* [What to produce]: This exercise needs all of the entries set down again, exactly as they read.

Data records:

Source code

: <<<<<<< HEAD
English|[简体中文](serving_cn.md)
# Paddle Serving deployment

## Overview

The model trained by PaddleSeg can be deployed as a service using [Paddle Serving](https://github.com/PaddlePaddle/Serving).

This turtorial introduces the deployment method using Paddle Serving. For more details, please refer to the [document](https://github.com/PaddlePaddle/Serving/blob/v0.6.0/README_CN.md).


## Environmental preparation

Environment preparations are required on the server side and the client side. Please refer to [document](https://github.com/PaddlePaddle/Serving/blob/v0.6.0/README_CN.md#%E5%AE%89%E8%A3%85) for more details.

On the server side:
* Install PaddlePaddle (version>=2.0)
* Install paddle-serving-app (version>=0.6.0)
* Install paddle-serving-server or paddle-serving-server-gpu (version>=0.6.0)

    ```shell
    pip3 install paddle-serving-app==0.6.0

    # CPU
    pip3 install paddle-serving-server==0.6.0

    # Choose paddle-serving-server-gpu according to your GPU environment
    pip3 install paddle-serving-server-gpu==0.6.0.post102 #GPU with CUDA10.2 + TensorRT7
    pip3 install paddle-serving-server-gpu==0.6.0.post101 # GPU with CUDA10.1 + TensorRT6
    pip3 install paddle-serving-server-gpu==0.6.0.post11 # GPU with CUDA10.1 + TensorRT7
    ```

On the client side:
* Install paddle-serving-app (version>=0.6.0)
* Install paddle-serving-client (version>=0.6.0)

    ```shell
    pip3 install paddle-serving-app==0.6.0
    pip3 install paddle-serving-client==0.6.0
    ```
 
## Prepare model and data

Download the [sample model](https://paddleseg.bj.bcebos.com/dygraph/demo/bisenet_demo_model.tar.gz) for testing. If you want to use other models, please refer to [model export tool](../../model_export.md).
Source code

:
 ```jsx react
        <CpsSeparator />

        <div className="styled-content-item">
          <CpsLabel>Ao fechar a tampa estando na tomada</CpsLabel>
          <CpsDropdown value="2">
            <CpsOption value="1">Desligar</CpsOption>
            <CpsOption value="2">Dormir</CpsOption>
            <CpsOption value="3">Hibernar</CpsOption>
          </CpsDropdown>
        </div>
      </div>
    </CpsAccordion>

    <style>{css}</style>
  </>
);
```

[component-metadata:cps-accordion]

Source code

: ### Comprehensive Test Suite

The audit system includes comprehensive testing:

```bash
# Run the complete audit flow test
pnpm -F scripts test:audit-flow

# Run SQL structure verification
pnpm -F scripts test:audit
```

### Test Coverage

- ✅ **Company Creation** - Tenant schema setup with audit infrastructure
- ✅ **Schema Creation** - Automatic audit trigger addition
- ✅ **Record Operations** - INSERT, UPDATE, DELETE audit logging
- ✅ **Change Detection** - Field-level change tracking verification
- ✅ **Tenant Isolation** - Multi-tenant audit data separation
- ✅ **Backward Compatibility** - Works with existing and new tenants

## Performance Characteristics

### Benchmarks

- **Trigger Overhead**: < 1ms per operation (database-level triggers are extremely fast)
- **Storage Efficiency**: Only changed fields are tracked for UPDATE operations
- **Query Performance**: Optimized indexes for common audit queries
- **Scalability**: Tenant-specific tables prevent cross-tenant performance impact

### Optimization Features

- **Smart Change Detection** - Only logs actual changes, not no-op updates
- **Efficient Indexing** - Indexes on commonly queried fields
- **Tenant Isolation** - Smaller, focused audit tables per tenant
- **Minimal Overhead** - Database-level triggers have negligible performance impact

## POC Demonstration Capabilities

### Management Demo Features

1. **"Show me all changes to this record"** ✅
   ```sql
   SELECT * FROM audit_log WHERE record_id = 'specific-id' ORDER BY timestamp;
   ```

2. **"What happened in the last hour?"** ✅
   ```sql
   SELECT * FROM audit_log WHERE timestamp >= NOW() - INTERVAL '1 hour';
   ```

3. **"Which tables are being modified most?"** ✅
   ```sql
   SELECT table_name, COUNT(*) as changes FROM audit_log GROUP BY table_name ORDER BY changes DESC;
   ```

* [Response]:
Source code

: <<<<<<< HEAD
English|[简体中文](serving_cn.md)
# Paddle Serving deployment

## Overview

The model trained by PaddleSeg can be deployed as a service using [Paddle Serving](https://github.com/PaddlePaddle/Serving).

This turtorial introduces the deployment method using Paddle Serving. For more details, please refer to the [document](https://github.com/PaddlePaddle/Serving/blob/v0.6.0/README_CN.md).


## Environmental preparation

Environment preparations are required on the server side and the client side. Please refer to [document](https://github.com/PaddlePaddle/Serving/blob/v0.6.0/README_CN.md#%E5%AE%89%E8%A3%85) for more details.

On the server side:
* Install PaddlePaddle (version>=2.0)
* Install paddle-serving-app (version>=0.6.0)
* Install paddle-serving-server or paddle-serving-server-gpu (version>=0.6.0)

    ```shell
    pip3 install paddle-serving-app==0.6.0

    # CPU
    pip3 install paddle-serving-server==0.6.0

    # Choose paddle-serving-server-gpu according to your GPU environment
    pip3 install paddle-serving-server-gpu==0.6.0.post102 #GPU with CUDA10.2 + TensorRT7
    pip3 install paddle-serving-server-gpu==0.6.0.post101 # GPU with CUDA10.1 + TensorRT6
    pip3 install paddle-serving-server-gpu==0.6.0.post11 # GPU with CUDA10.1 + TensorRT7
    ```

On the client side:
* Install paddle-serving-app (version>=0.6.0)
* Install paddle-serving-client (version>=0.6.0)

    ```shell
    pip3 install paddle-serving-app==0.6.0
    pip3 install paddle-serving-client==0.6.0
    ```
 
## Prepare model and data

Download the [sample model](https://paddleseg.bj.bcebos.com/dygraph/demo/bisenet_demo_model.tar.gz) for testing. If you want to use other models, please refer to [model export tool](../../model_export.md).
Source code

:
 ```jsx react
        <CpsSeparator />

        <div className="styled-content-item">
          <CpsLabel>Ao fechar a tampa estando na tomada</CpsLabel>
          <CpsDropdown value="2">
            <CpsOption value="1">Desligar</CpsOption>
            <CpsOption value="2">Dormir</CpsOption>
            <CpsOption value="3">Hibernar</CpsOption>
          </CpsDropdown>
        </div>
      </div>
    </CpsAccordion>

    <style>{css}</style>
  </>
);
```

[component-metadata:cps-accordion]

Source code

: ### Comprehensive Test Suite

The audit system includes comprehensive testing:

```bash
# Run the complete audit flow test
pnpm -F scripts test:audit-flow

# Run SQL structure verification
pnpm -F scripts test:audit
```

### Test Coverage

- ✅ **Company Creation** - Tenant schema setup with audit infrastructure
- ✅ **Schema Creation** - Automatic audit trigger addition
- ✅ **Record Operations** - INSERT, UPDATE, DELETE audit logging
- ✅ **Change Detection** - Field-level change tracking verification
- ✅ **Tenant Isolation** - Multi-tenant audit data separation
- ✅ **Backward Compatibility** - Works with existing and new tenants

## Performance Characteristics

### Benchmarks

- **Trigger Overhead**: < 1ms per operation (database-level triggers are extremely fast)
- **Storage Efficiency**: Only changed fields are tracked for UPDATE operations
- **Query Performance**: Optimized indexes for common audit queries
- **Scalability**: Tenant-specific tables prevent cross-tenant performance impact

### Optimization Features

- **Smart Change Detection** - Only logs actual changes, not no-op updates
- **Efficient Indexing** - Indexes on commonly queried fields
- **Tenant Isolation** - Smaller, focused audit tables per tenant
- **Minimal Overhead** - Database-level triggers have negligible performance impact

## POC Demonstration Capabilities

### Management Demo Features

1. **"Show me all changes to this record"** ✅
   ```sql
   SELECT * FROM audit_log WHERE record_id = 'specific-id' ORDER BY timestamp;
   ```

2. **"What happened in the last hour?"** ✅
   ```sql
   SELECT * FROM audit_log WHERE timestamp >= NOW() - INTERVAL '1 hour';
   ```

3. **"Which tables are being modified most?"** ✅
   ```sql
   SELECT table_name, COUNT(*) as changes FROM audit_log GROUP BY table_name ORDER BY changes DESC;
   ```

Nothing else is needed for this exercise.